Standing in front of someone to receive rejection seems so desperately old-fashioned now. That's what the Internet is for. Friendships are made and lost by the click of a mouse. Even something as quaint as "speed-dating" seems positively provincial in a world that offers us a service that "matches compatible men and women based on twenty-nine Dimensions of Compatibility that are predictors of long-term relationship success." And that's the one that has all the commercials. If you want harmony in your match, just point and click.
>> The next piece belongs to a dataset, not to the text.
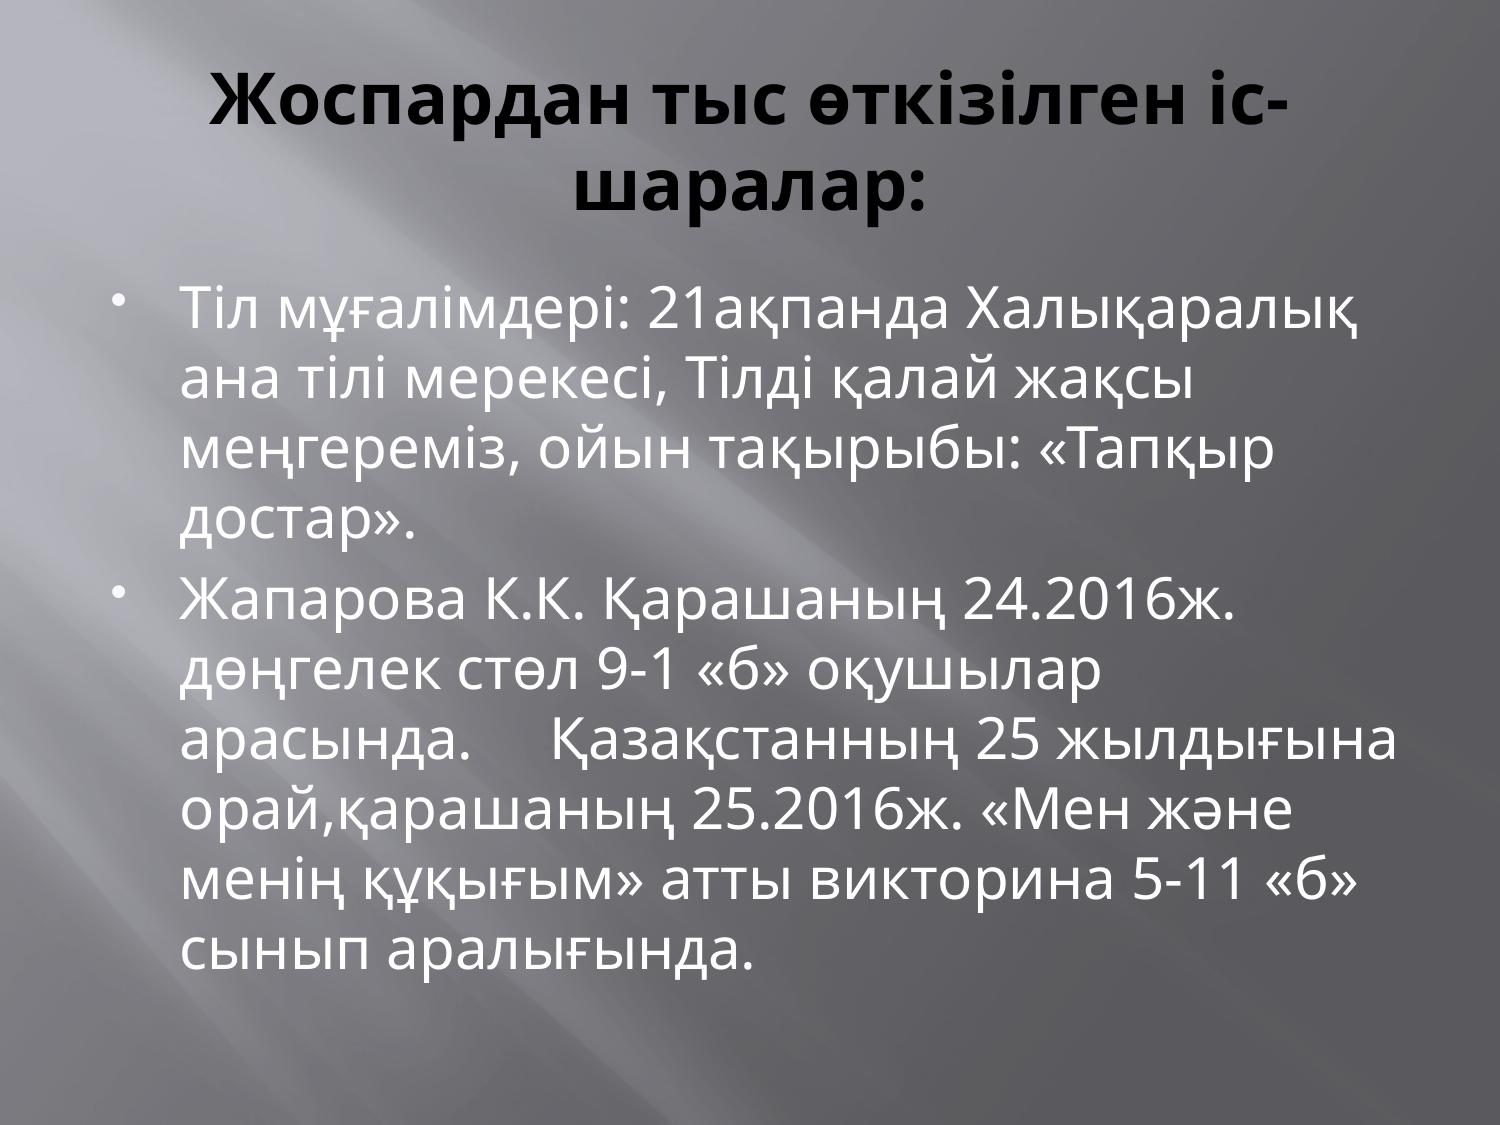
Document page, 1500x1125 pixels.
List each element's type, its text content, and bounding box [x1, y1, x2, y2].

title Жоспардан тыс өткізілген іс-шаралар: [75, 45, 1425, 233]
list Тіл мұғалімдері: 21ақпанда Халықаралық ана тілі мерекесі, Тілді қалай жақсы меңгереміз, ойын тақырыбы: «Тапқыр достар». Жапарова К.К. Қарашаның 24.2016ж. дөңгелек стөл 9-1 «б» оқушылар арасында. Қазақстанның 25 жылдығына орай,қарашаның 25.2016ж. «Мен және менің құқығым» атты викторина 5-11 «б» сынып аралығында. [75, 262, 1425, 1035]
Still, I'm guessing that at some point, there will be a box to fill in, or a face-to-face conversation that will allow some amount of ritual humiliation. Nothing's perfect. By the way, I once asked my wife what she thought of my line, and she rolled her eyes and thanked me for never using it. I thank her for relieving me from that awesome responsibility. That's the kind of honesty I have come to expect in my relationship.

Sunday, November 01, 2009

What Might Have Been

If you're like me, you miss the Cold War. We knew exactly who the good guys were. We knew who the good guys were. It really was Us against Them, and even your hardened skeptics would have a tough time making a case for the repressive regimes behind the Iron Curtain. They had the dictators and the bread lines. We had the blue jeans, VCRs, and capitalism. Greed, for lack of a better word, was good.
Twenty years ago. That was back when we thought it would be a good idea to support the "freedom fighters" in Afghanistan. They were fighting against the Commies, so the enemy of our enemy was our friend. That made sense. Muslim factions from all over Asia rallied to their aid as well, and eventually the Mujahideen ran off the Soviet Army, not unlike those scruffy rebels in "Red Dawn." What could be more American than Patrick Swayze? Wolverines!
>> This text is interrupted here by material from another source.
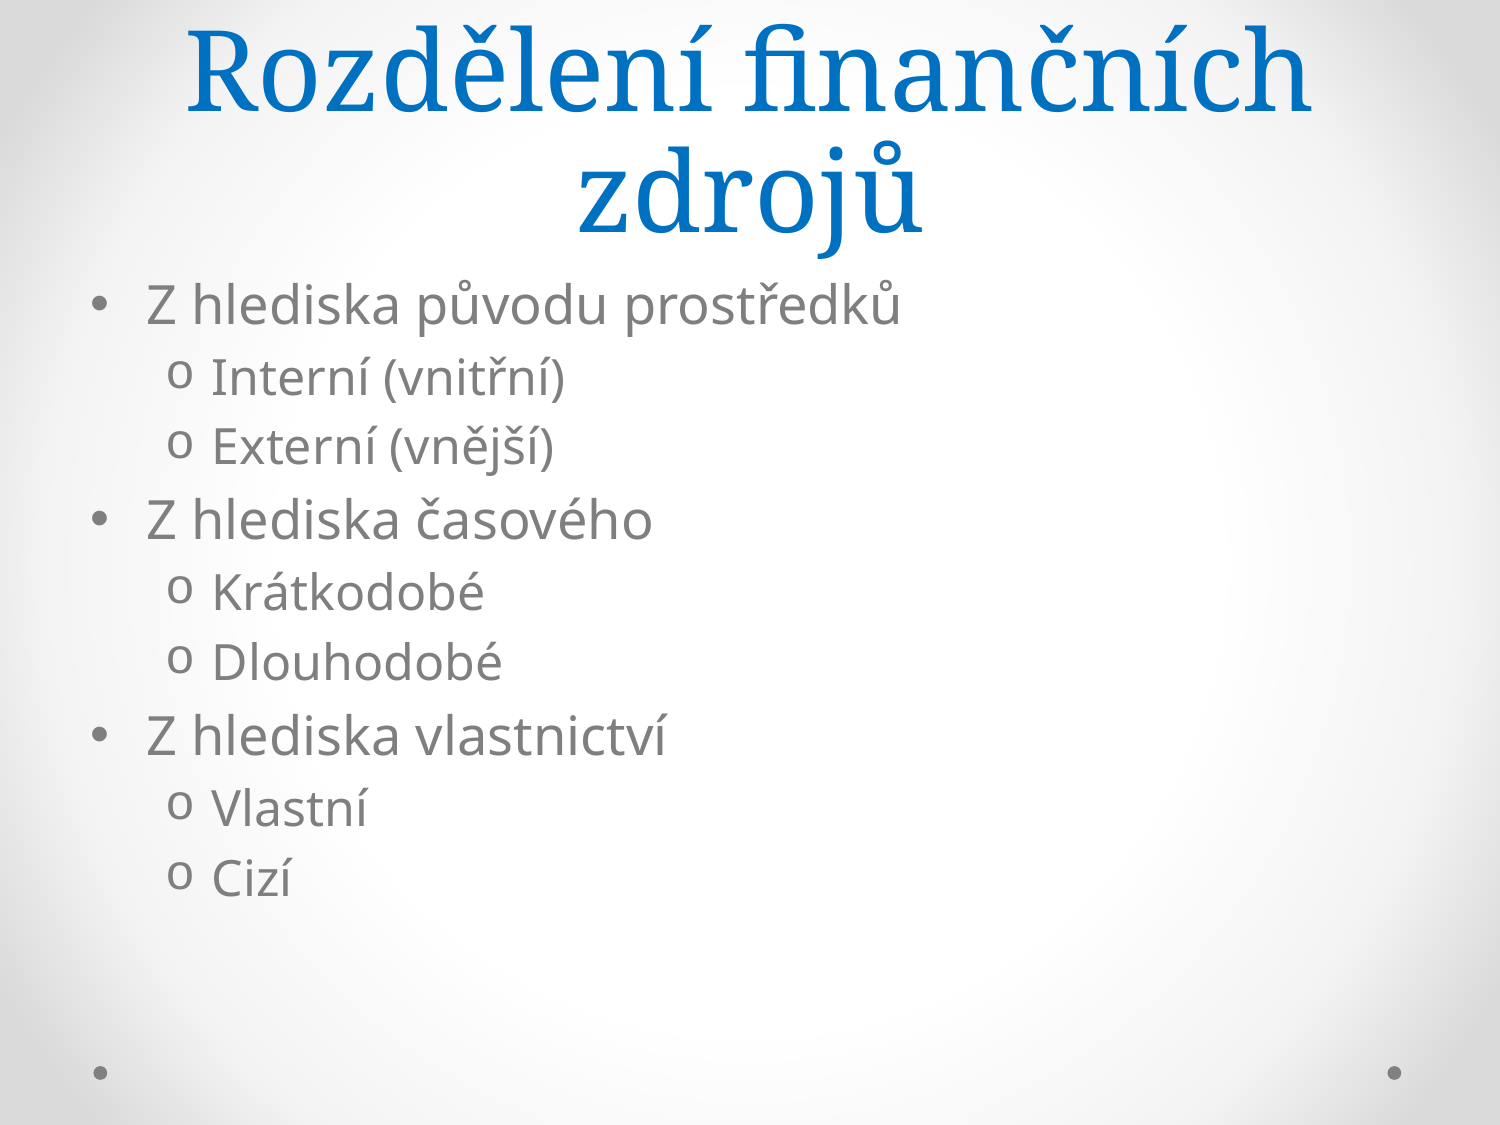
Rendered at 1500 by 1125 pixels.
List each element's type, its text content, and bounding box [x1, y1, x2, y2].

picture [0, 0, 1500, 1125]
title Rozdělení finančních zdrojů [75, 0, 1425, 262]
list Z hlediska původu prostředků Interní (vnitřní) Externí (vnější) Z hlediska časového Krátkodobé Dlouhodobé Z hlediska vlastnictví Vlastní Cizí [74, 262, 1426, 1006]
Of course, a splinter of that resistance did evolve into what we now know as the Taliban, and a lot of our money and CIA was given to a then little known son of a Saudi millionaire, Osama bin Laden. At least there was no more Soviet domination of that region. If there ever really was.
Meanwhile, back in Berlin, after years of taunting by Ronald Reagan, Mikhail Gorbachev tore down that wall.
Democracy flourished. Wall Street continued to surge. Bon Jovi played in Moscow. Our president, Pinhead senior, was so untouchable that he was able to throw up on other world leaders on a dare. We were the most powerful nation in the world. Twenty years ago.